Vastgesteld 29 augustus 2013

De vaste commissie voor Economische Zaken1 heeft kennisgenomen van de brief van de Minister van Economische Zaken van 22 april 2013 inzake het voornemen tot oprichting door de Staat van de Stichting Voorbereiding Pallas-reactor.2 De commissie heeft de Minister op 8 mei 2013 op de hoogte gesteld van het voornemen om de brief in de eerstvolgende commissievergadering na afronding van de behandeling door de Tweede Kamer opnieuw te agenderen3, hetgeen is gebeurd op 2 en 9 juli 2013.

Naar aanleiding hiervan hebben de leden van de fracties van PvdA en D66 een aantal vragen gesteld aan de Minister op 16 juli 2013.

De Minister heeft op 27 augustus 2013 gereageerd.

De commissie brengt bijgaand verslag uit van het gevoerde schriftelijk overleg.

De griffier van de vaste commissie voor Economische Zaken, W. de Boer

BRIEF AAN DE MINISTER VAN ECONOMISCHE ZAKEN

Den Haag, 16 juli 2013

De vaste commissie voor Economische Zaken heeft met belangstelling kennisgenomen van uw brief van 22 april 2013 inzake het voornemen tot oprichting door de Staat van de Stichting Voorbereiding Pallas-reactor.4 De commissie heeft u op 8 mei 2013 op de hoogte gesteld van het voornemen om de brief in de eerstvolgende commissievergadering na afronding van de behandeling door de Tweede Kamer opnieuw te agenderen5, hetgeen is gebeurd op 2 en 9 juli 2013. Hieruit bleek dat de leden van de fracties van PvdA en D66 de hiernavolgende vragen aan u wensen te stellen naar aanleiding van uw voornemen.

PvdA

De leden van de PvdA-fractie hebben met belangstelling kennisgenomen van het voornemen tot oprichting van de Stichting Voorbereiding Pallas-reactor.

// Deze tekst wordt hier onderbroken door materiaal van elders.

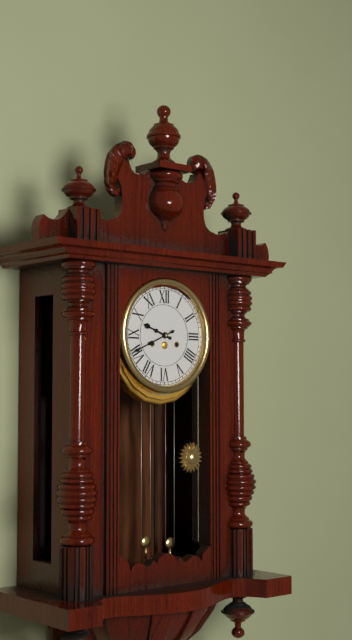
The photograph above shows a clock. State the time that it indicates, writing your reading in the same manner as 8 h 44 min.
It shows 9 h 41 min
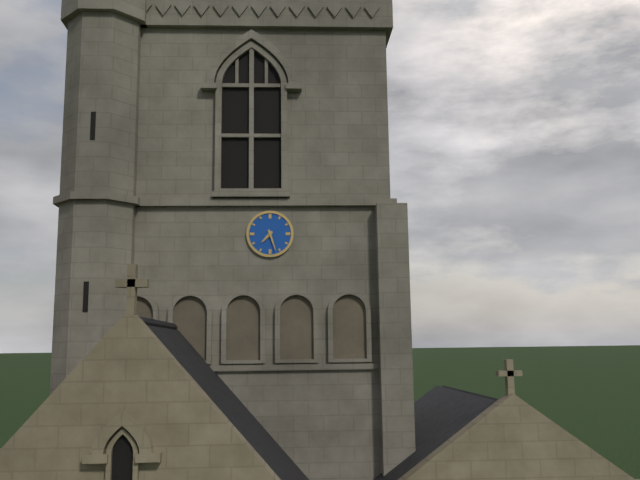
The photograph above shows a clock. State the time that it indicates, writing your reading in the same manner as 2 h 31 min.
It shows 7 h 27 min
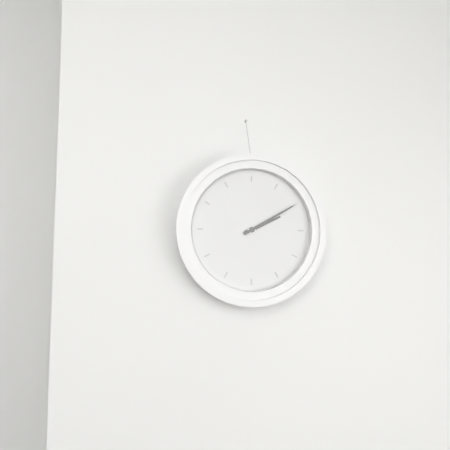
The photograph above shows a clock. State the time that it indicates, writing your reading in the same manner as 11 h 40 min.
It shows 2 h 10 min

Onderzoeksreactoren zijn volgens uw antwoorden aan de Tweede Kamercommissie voor Economische Zaken – bijna – allemaal 100% gefinancierd met overheidsmiddelen.6 Deze nieuwe reactor is echter beoogd om gebouwd te gaan worden met private financiering. In verband daarmee verzoeken deze leden u om de volgende vragen te beantwoorden.

Kunt u aangeven waarom fase 1 wel en overige fasen niet met overheidsmiddelen gefinancierd zouden worden? En kunt u het antwoord geven aan de hand van het besliskader dat de regering heeft overgenomen7 uit het rapport van de onderzoekscommissie Privatisering / Verzelfstandiging Overheidsdiensten8?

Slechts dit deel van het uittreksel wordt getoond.